◆ **Exercise instructions**
Ignoring every picture, transcribe the data in full as it stands.

◆ **Provided data**
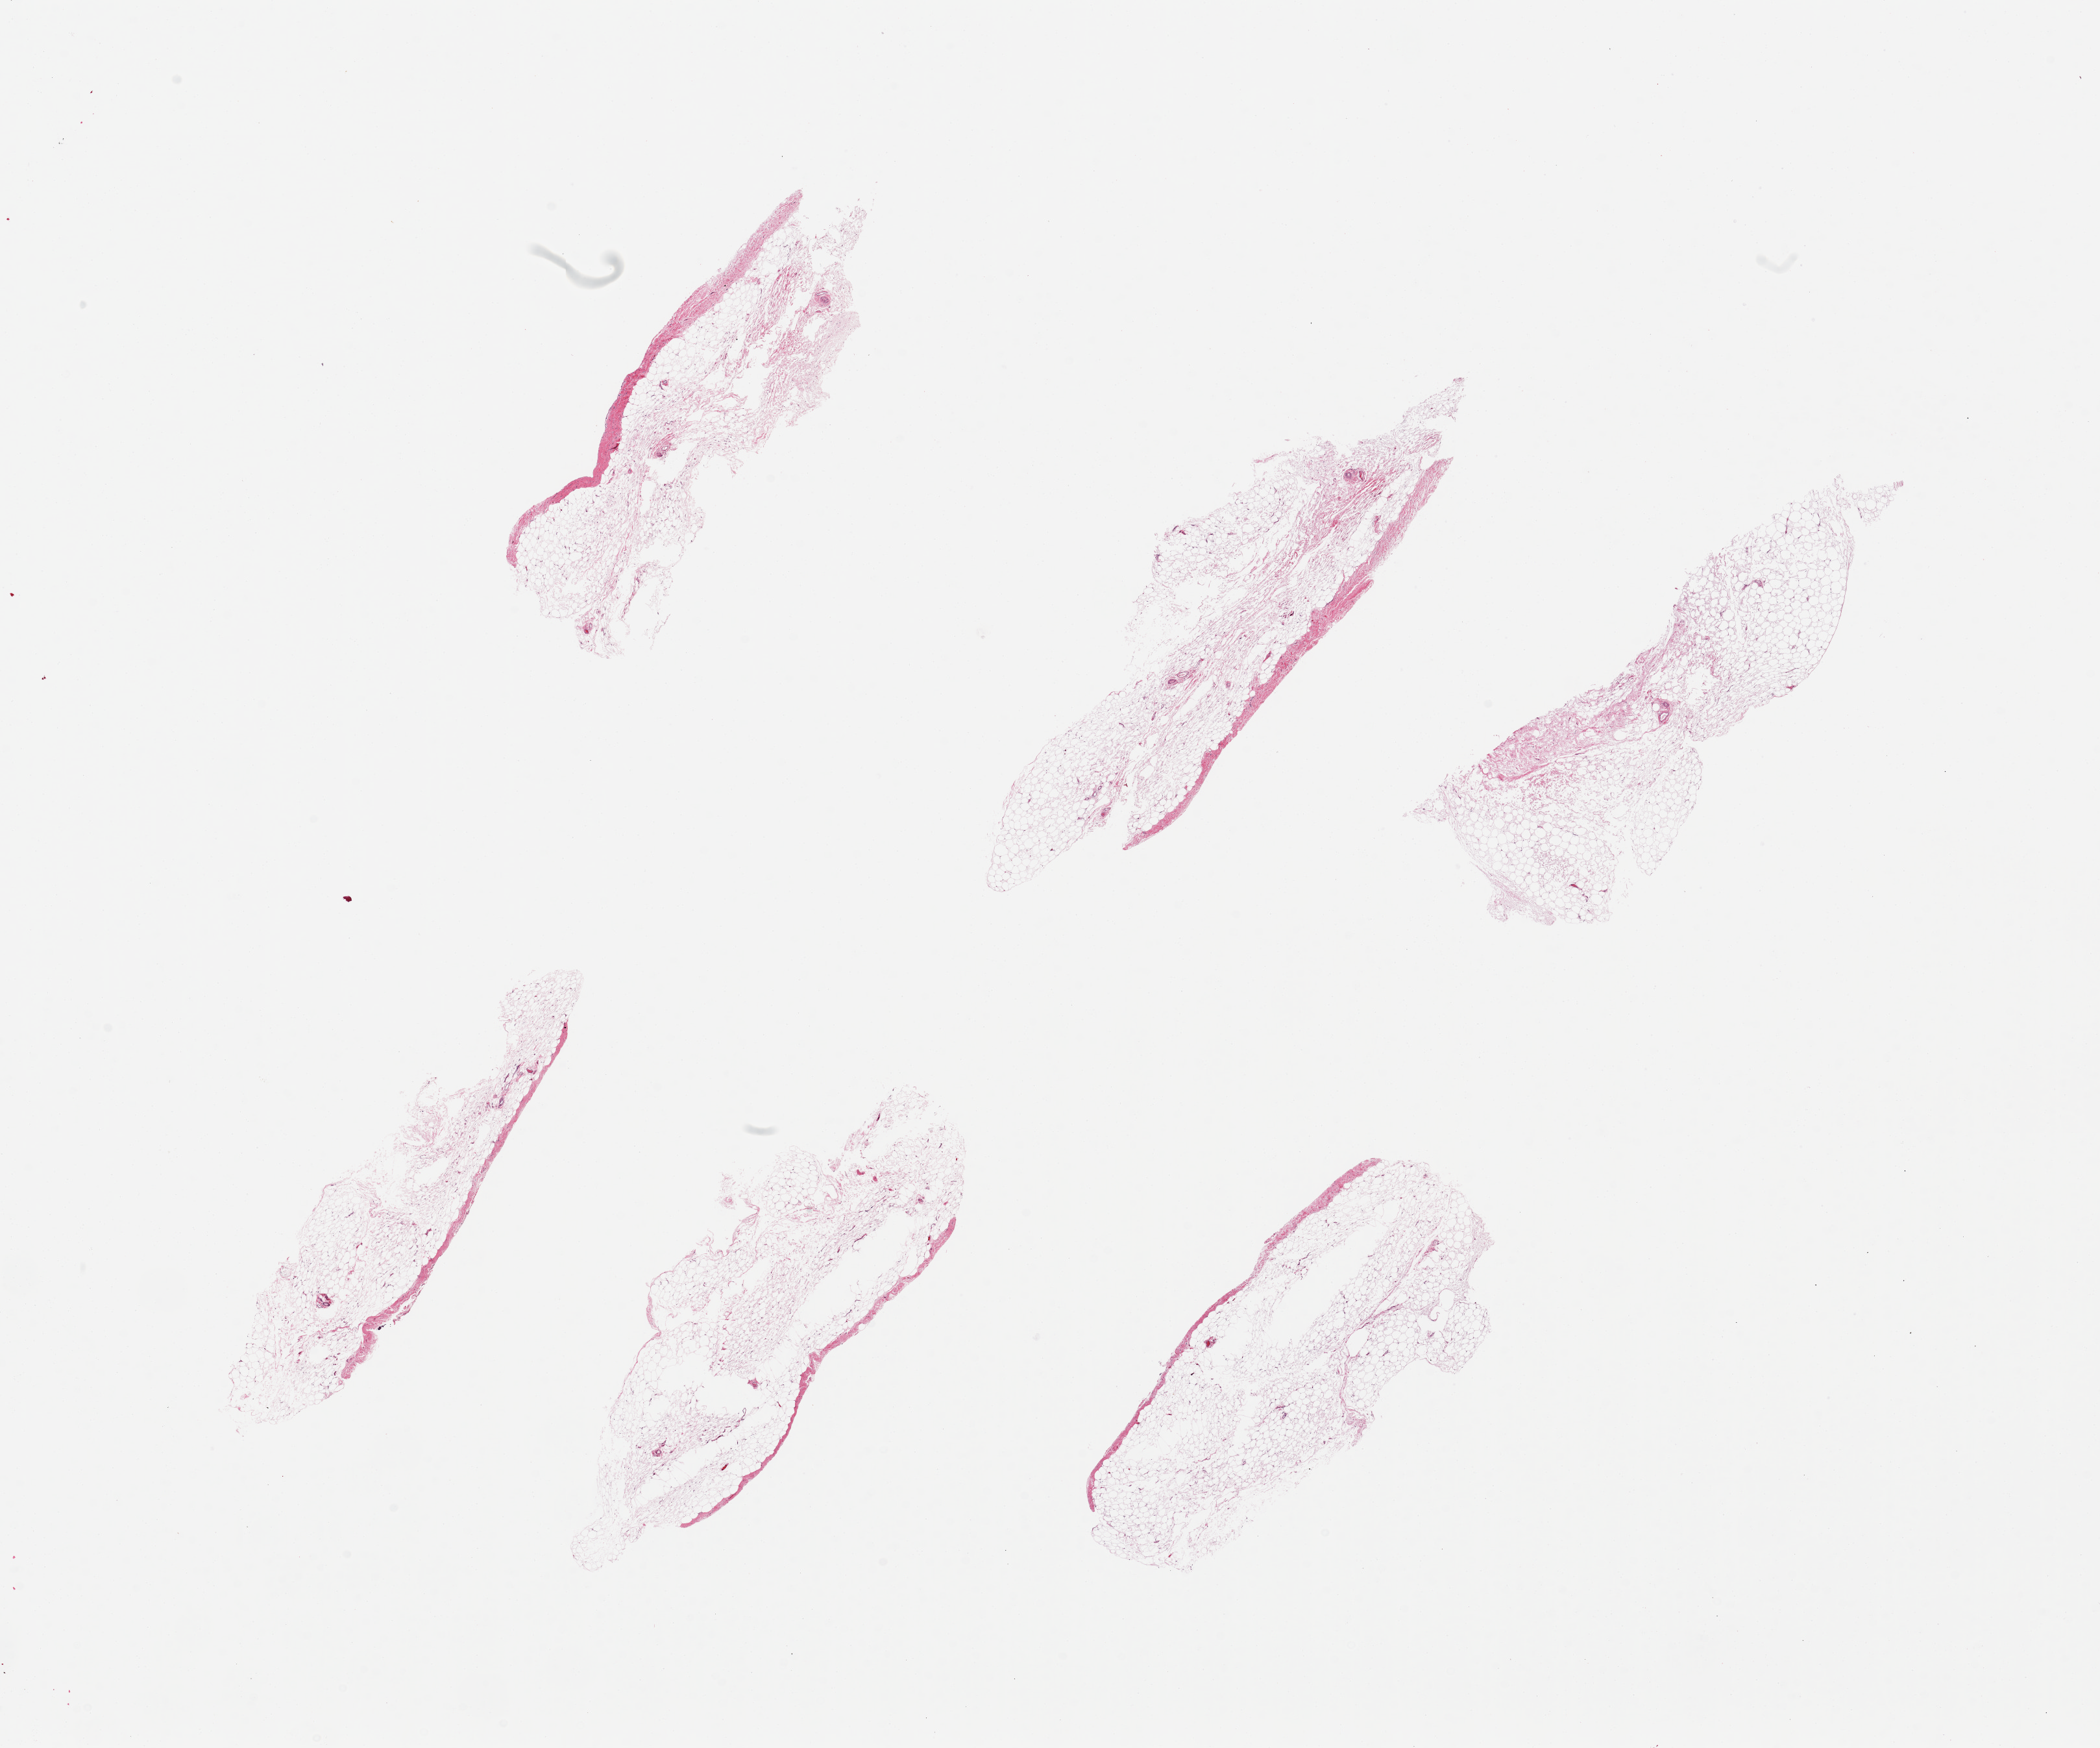
Whole-slide image, hematoxylin and eosin (H&E) stain, brightfield, low-resolution overview of the scanned area, about 25.6 x 21.3 mm, PAXgene-fixed, paraffin-embedded tissue, sampled site (target tissue): urinary bladder, donor tissue sample. Male donor.
Pathologist's review note for this sample: 6 pieces, up to 8x2mm; only adipose and a fibrous border; no muscle or mucosa.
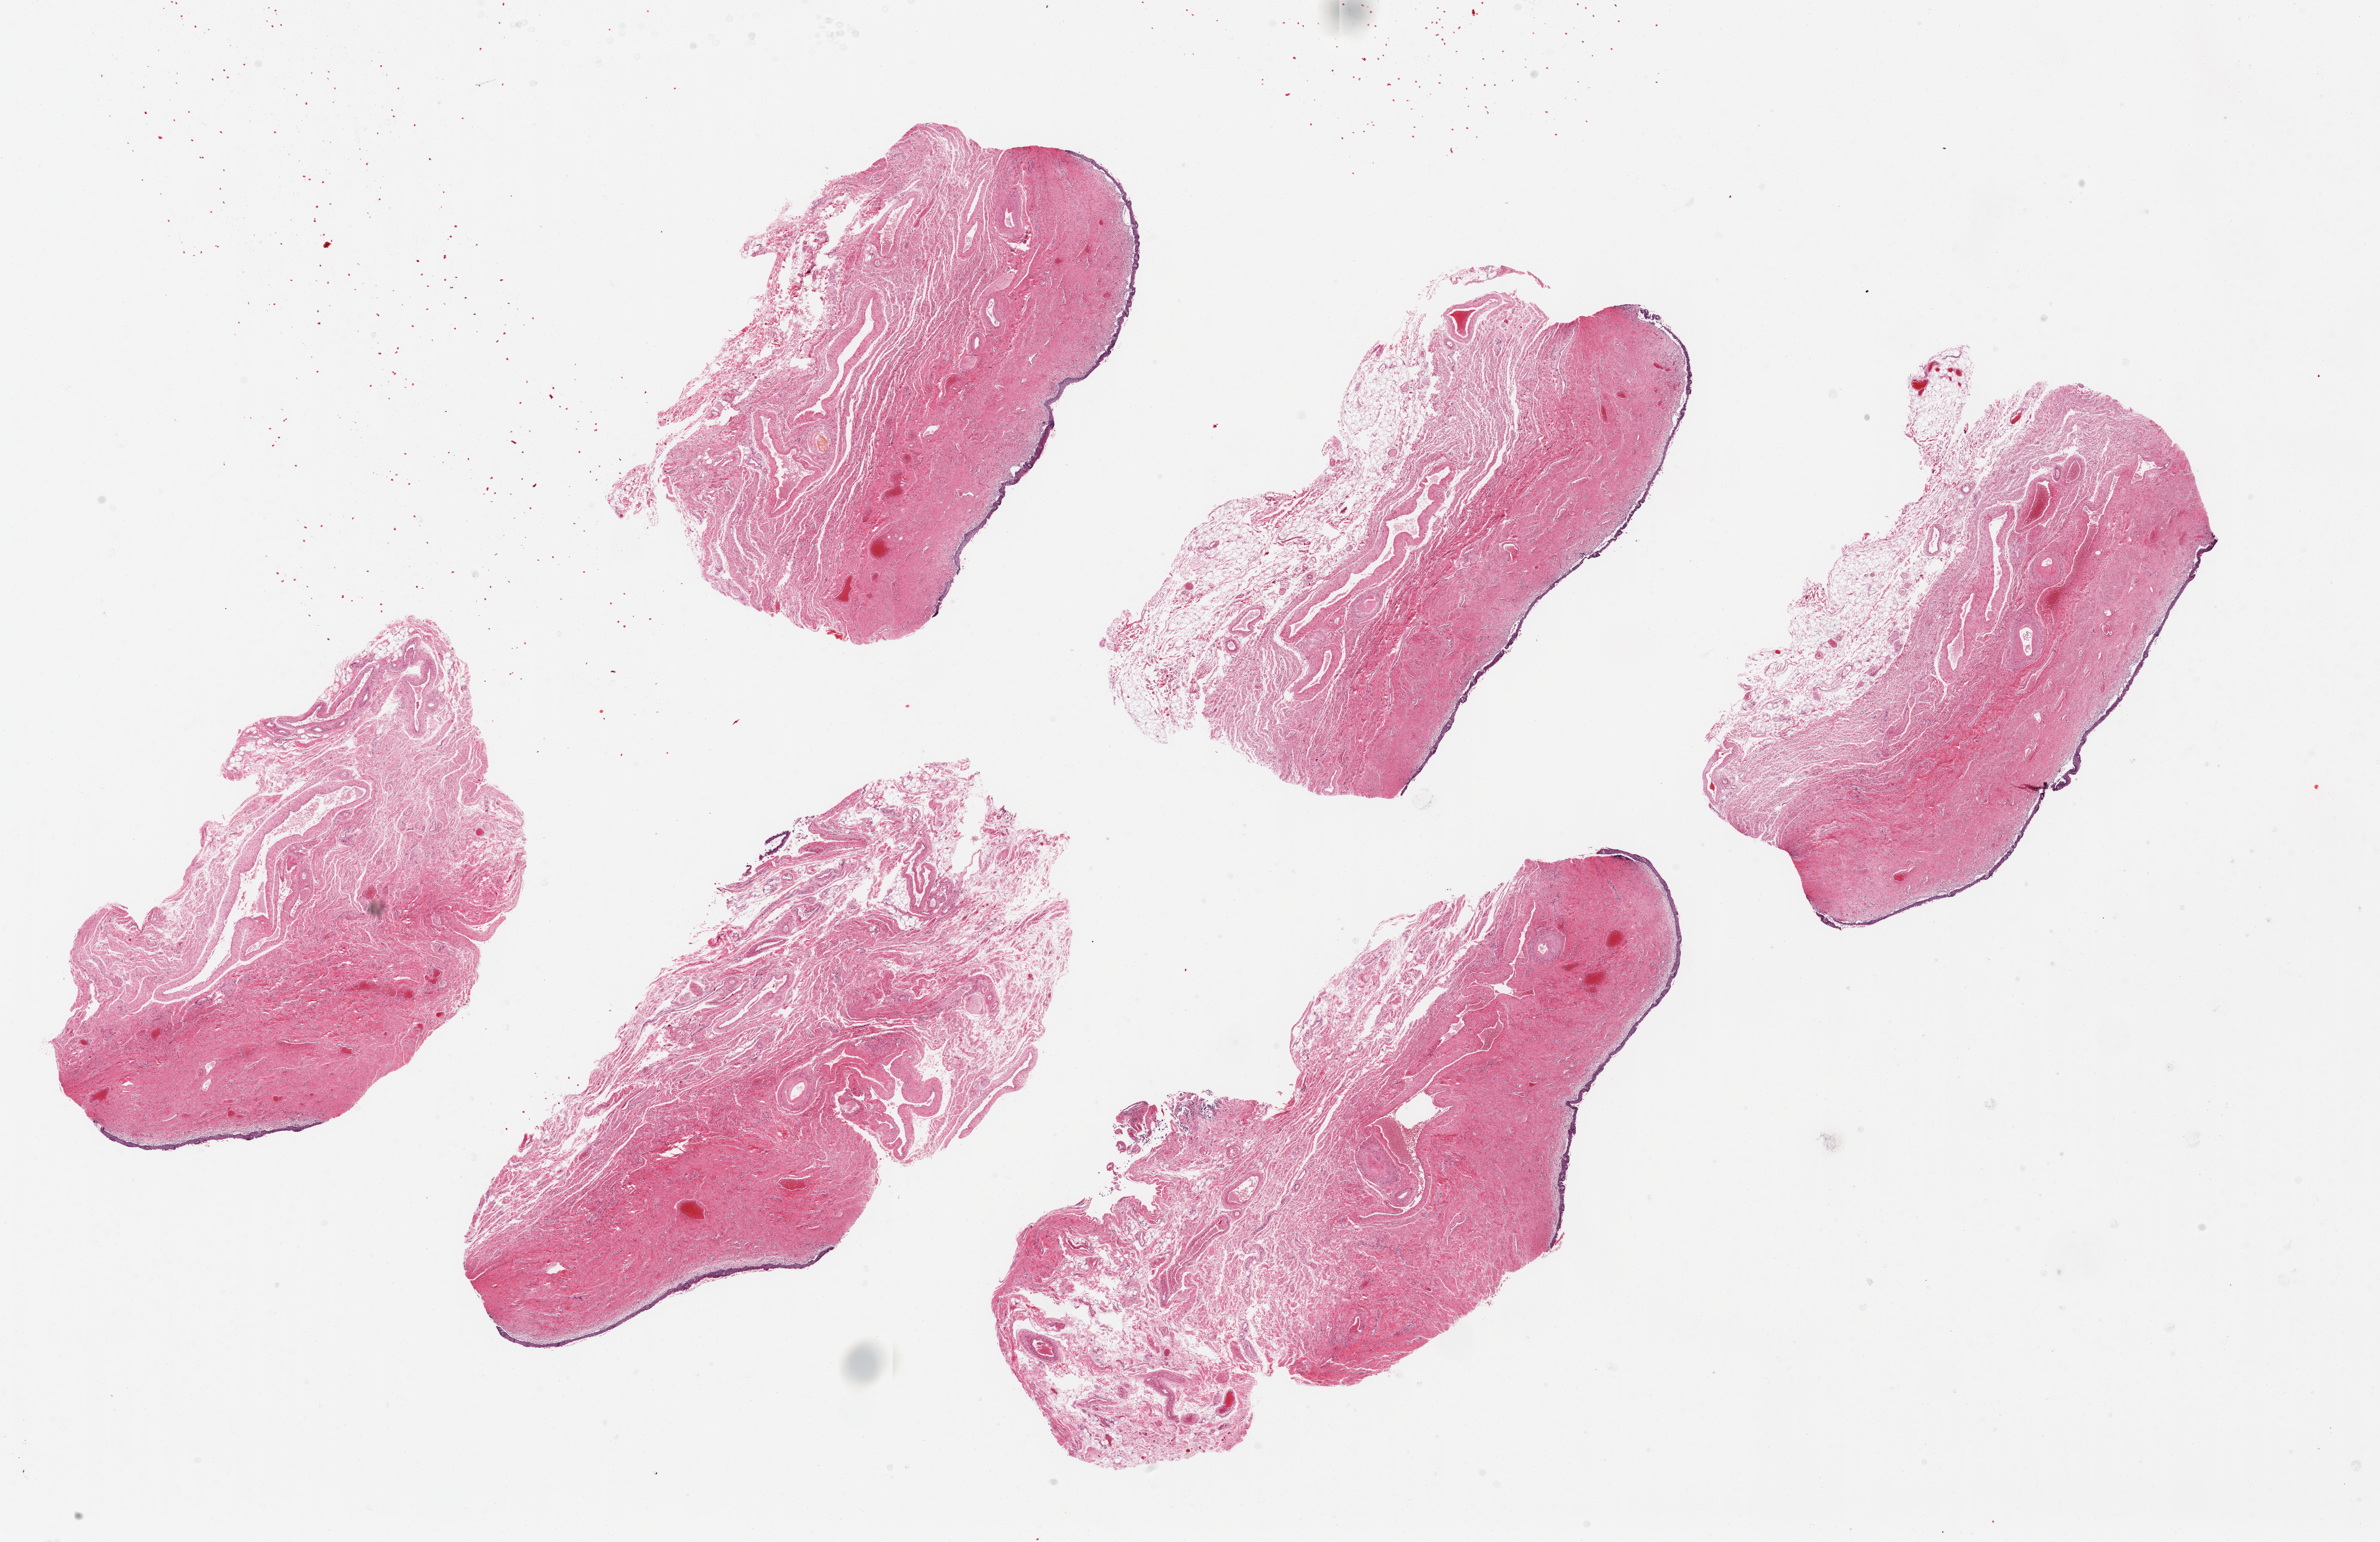
Whole-slide image, hematoxylin and eosin (H&E) stain, whole scanned area (about 31.5 x 20.4 mm) shown as a low-resolution overview; PAXgene-fixed, paraffin-embedded tissue; sampled site (target tissue): vagina; tissue donor sample. Donor: female.
Pathologist's review note for this sample: 6 pieces up to 10x4.3 mm; mucosa partly sloughed and detached.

◆ **Completed exercise**
Whole-slide image, hematoxylin and eosin (H&E) stain, brightfield, low-resolution overview of the scanned area, about 25.6 x 21.3 mm, PAXgene-fixed, paraffin-embedded tissue, sampled site (target tissue): urinary bladder, donor tissue sample. Male donor.
Pathologist's review note for this sample: 6 pieces, up to 8x2mm; only adipose and a fibrous border; no muscle or mucosa.
Whole-slide image, hematoxylin and eosin (H&E) stain, whole scanned area (about 31.5 x 20.4 mm) shown as a low-resolution overview; PAXgene-fixed, paraffin-embedded tissue; sampled site (target tissue): vagina; tissue donor sample. Donor: female.
Pathologist's review note for this sample: 6 pieces up to 10x4.3 mm; mucosa partly sloughed and detached.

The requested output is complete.